A structured set of objections, weighed in public.

Desk editor's note, referee report, simulated authors' rebuttal, and a circularity audit. Tearing a paper down is the easy half of reading it; the pith above is the substance, this is the friction.

Desk Editor's Note private letter to a colleague

Antaeus gives a four-stage LLM pipeline for logic vulns that prioritizes and validates against repo norms, but the results only show rediscovery on pre-selected buggy repos.

read the letter

The main takeaway is that Antaeus builds a repo-scale pipeline to help LLMs surface logic vulnerabilities by feeding them broader context, but the evaluation only checks whether it can recover already-known issues in chosen repositories.

What is new is the explicit four-stage structure: lightweight prioritization of functions via repo-wide signals, context-grounded reasoning that pulls in application functionality and trust boundaries, comparative validation that drops findings matching project norms, and structured reporting of sinks and violated conditions. The prioritization step is a practical move to limit expensive LLM calls, and the comparative step directly addresses the risk of flagging ordinary code patterns.

The paper reports that this setup detected and explained 15 vulnerabilities across the 28 repositories while using token counts similar to the baselines. That efficiency angle and the focus on actionable output are the parts that stand out as useful engineering.

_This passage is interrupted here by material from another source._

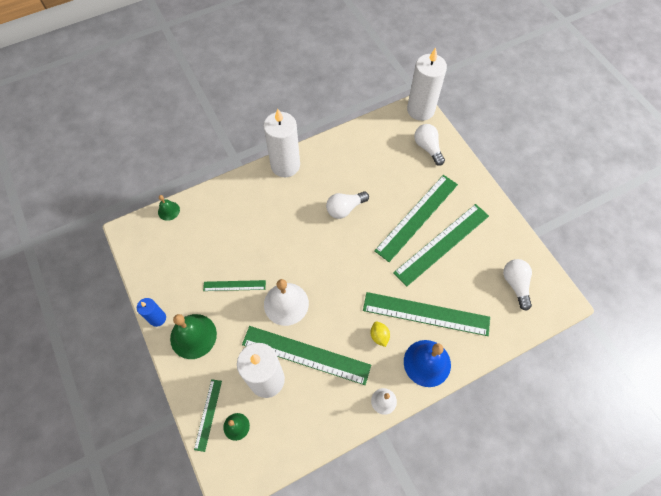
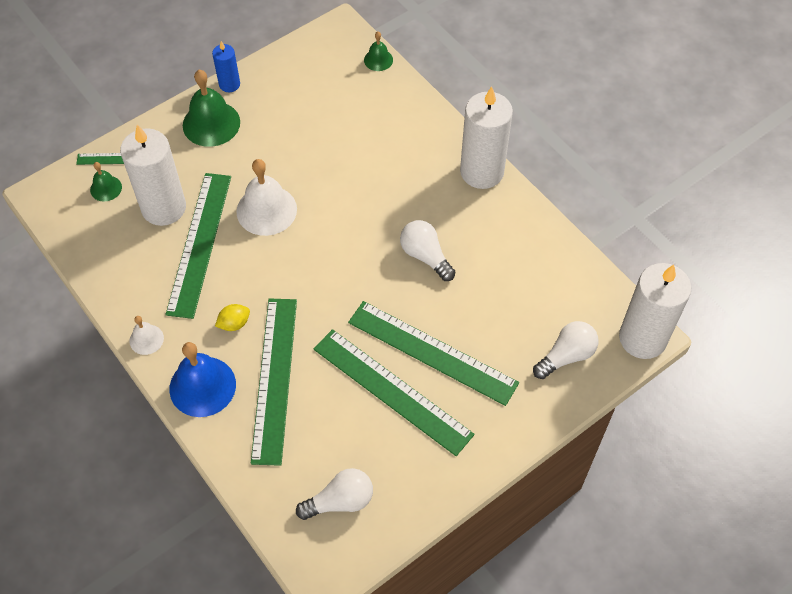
camera: 80 degrees right, 5 degrees down
(234, 285) = (284, 150): green ruler -> none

The soft spot is the evaluation setup. The 28 repositories were picked because they contain confirmed logic vulnerabilities, so the test measures rediscovery rather than blind detection in ordinary code. The abstract supplies no precision numbers, no false-positive rate on clean functions, no control set of repositories without known defects, and no count of total vulnerabilities present. Without those, the claim that repository context lets the model reliably infer implicit invariants stays under-supported.

This is for researchers working on LLM-assisted security tools who need concrete pipelines rather than abstract claims. The architecture is coherent and the cost-reduction ideas are worth discussing, so it deserves a serious referee even though the experimental section will need expansion on prospective testing.

Referee Report

2 major / 0 minor

Summary. The paper presents Antaeus, a framework that combines function prioritization using repo-wide signals, context-grounded LLM reasoning over repository-level views of functionality and trust boundaries, comparative validation against project norms, and structured reporting to detect logic vulnerabilities. It evaluates the approach on 28 repositories containing confirmed logic vulnerabilities, reporting that Antaeus detects and explains 15 vulnerabilities while outperforming function-level and agentic baselines at comparable token usage and cost.

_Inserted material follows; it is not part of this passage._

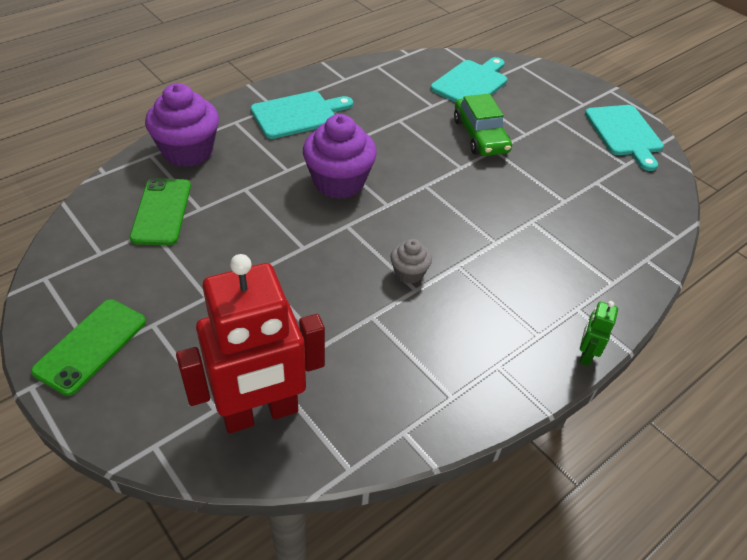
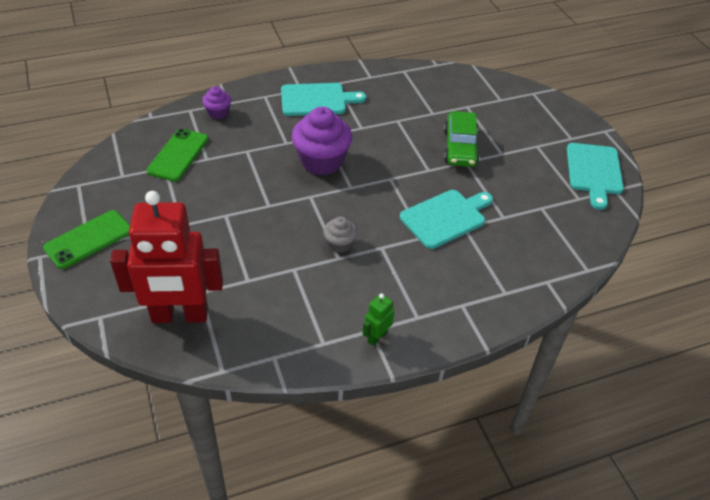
camera: 20 degrees right, 0 degrees up
(188, 151) = (218, 113): purple cupcake -> purple cupcake, size x0.51
(471, 83) = (478, 100): turquoise cutting board -> turquoise cutting board (445, 217)
(585, 355) = (447, 341): green robot -> green robot (377, 337)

Significance. If the evaluation were strengthened with appropriate controls, the work could advance automated detection of application-specific logic vulnerabilities, a class that is difficult for both static analysis and isolated LLM prompting because it requires inferring implicit invariants. The pipeline design (prioritization to reduce LLM calls, repository-scale context, and comparative pruning) directly targets the limitations noted in the abstract for frontier models.

major comments (2)

[Abstract] Abstract: The headline result states that Antaeus detects and explains 15 vulnerabilities across the 28 repositories, yet the abstract supplies no total count of vulnerabilities present in those repositories, no precision or recall figures, and no false-positive analysis on clean code or on repositories without known defects. These omissions make it impossible to evaluate whether the context-grounded pipeline reliably infers implicit invariants or merely surfaces already-known issues.
[Abstract] Abstract: The 28 repositories were chosen precisely because they contain confirmed logic vulnerabilities. This design measures rediscovery performance rather than prospective detection in repositories without prior knowledge of defects, leaving the central claim—that repository-level context enables reliable inference of buried, application-specific security invariants—untested in the regime the method is intended to address.

Simulated Author's Rebuttal

2 responses · 0 unresolved

We thank the referee for the constructive feedback on our evaluation design and abstract. The comments highlight valid points about the scope of our results and the need for clearer reporting. We address each comment below and will revise the manuscript accordingly.

read point-by-point responses

Referee: [Abstract] Abstract: The headline result states that Antaeus detects and explains 15 vulnerabilities across the 28 repositories, yet the abstract supplies no total count of vulnerabilities present in those repositories, no precision or recall figures, and no false-positive analysis on clean code or on repositories without known defects. These omissions make it impossible to evaluate whether the context-grounded pipeline reliably infers implicit invariants or merely surfaces already-known issues.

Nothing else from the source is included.